Unknown to me, there is actually a company by the above name. My article will not deal with them but rather with an interesting concept in sports television that began in 1957. As Heels fans know, that was a glorious year for the basketball guys. Led by Lennie Rosenbluth and Coach Frank McGuire, Carolina went 32-0, winning the first NCAA championship for the program (no, I didn’t forget the undefeated champs of 1924) by beating Kansas in a fabulous three overtime thriller.
As might be expected, interest in the 1957 team grew dramatically as the victories piled up. Woolen Gym(built in 1937) held about 5000 people and was packed to the rafters game after game. As the Duke game approached on February 9, interest was intensifying. UNC President William Friday and advertising executive Billy Carmichael came up with a unique plan to televise the game, but nothing like that which exists today. Working in tandem with WUNC public television, the plan they devised was ingenious.
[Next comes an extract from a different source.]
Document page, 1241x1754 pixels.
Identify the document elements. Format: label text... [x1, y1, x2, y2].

There were obstacles to televising sports in those days, from the teams and from radio stations among others. What would happen to ticket sales, would anyone even care to go if they could see a game for free? The plan called for televising the game as it happened, no play-by-play, no commercials etc. You watched it as a fan who wa sathere and listened to the radio if you so chose. Voila! It worked. As a youngster, I remember it well and for me, it was as if I were there. For all I knew, it might be as close as I would ever get to a game in person. It was great. Many times since then , I have turned down the television and listened to Woody Durham and his predecessor, Bill( The Mouth of the South) Currie.
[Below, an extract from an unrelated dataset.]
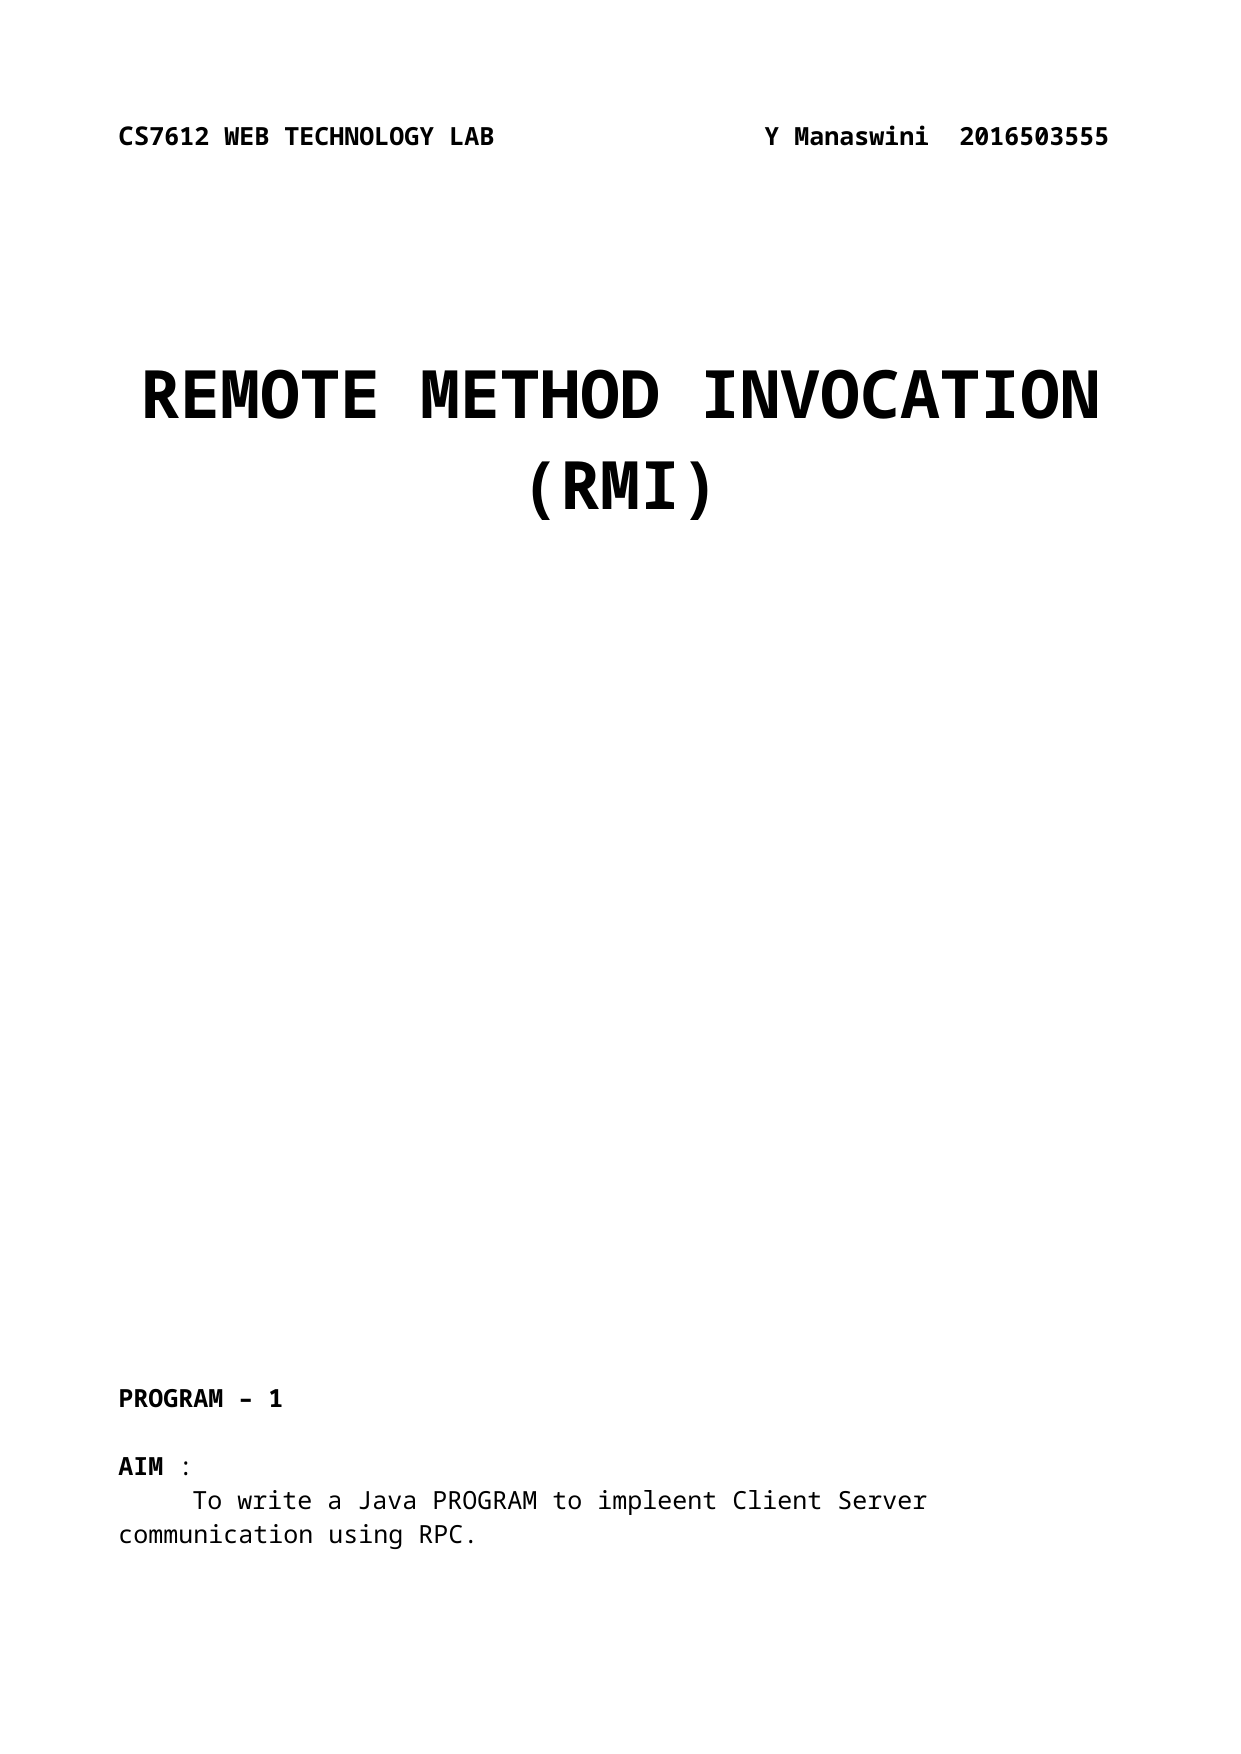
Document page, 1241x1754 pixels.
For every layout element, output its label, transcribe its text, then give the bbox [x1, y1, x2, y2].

Woolen is still there, next to Carmichael which would succeed it in 1965. The Smith Center would arrive on the scene in 1986. I was privileged to watch a game or two in Carmichael and it was great indeed. I can only imagine how it was in Woolen Gym and its predecessor, The Tin Can which dates back to the 1920′s.
Broadvision, we salute you and those innovators who made it happen. For Carolina fans and others, you launched us on a magical journey.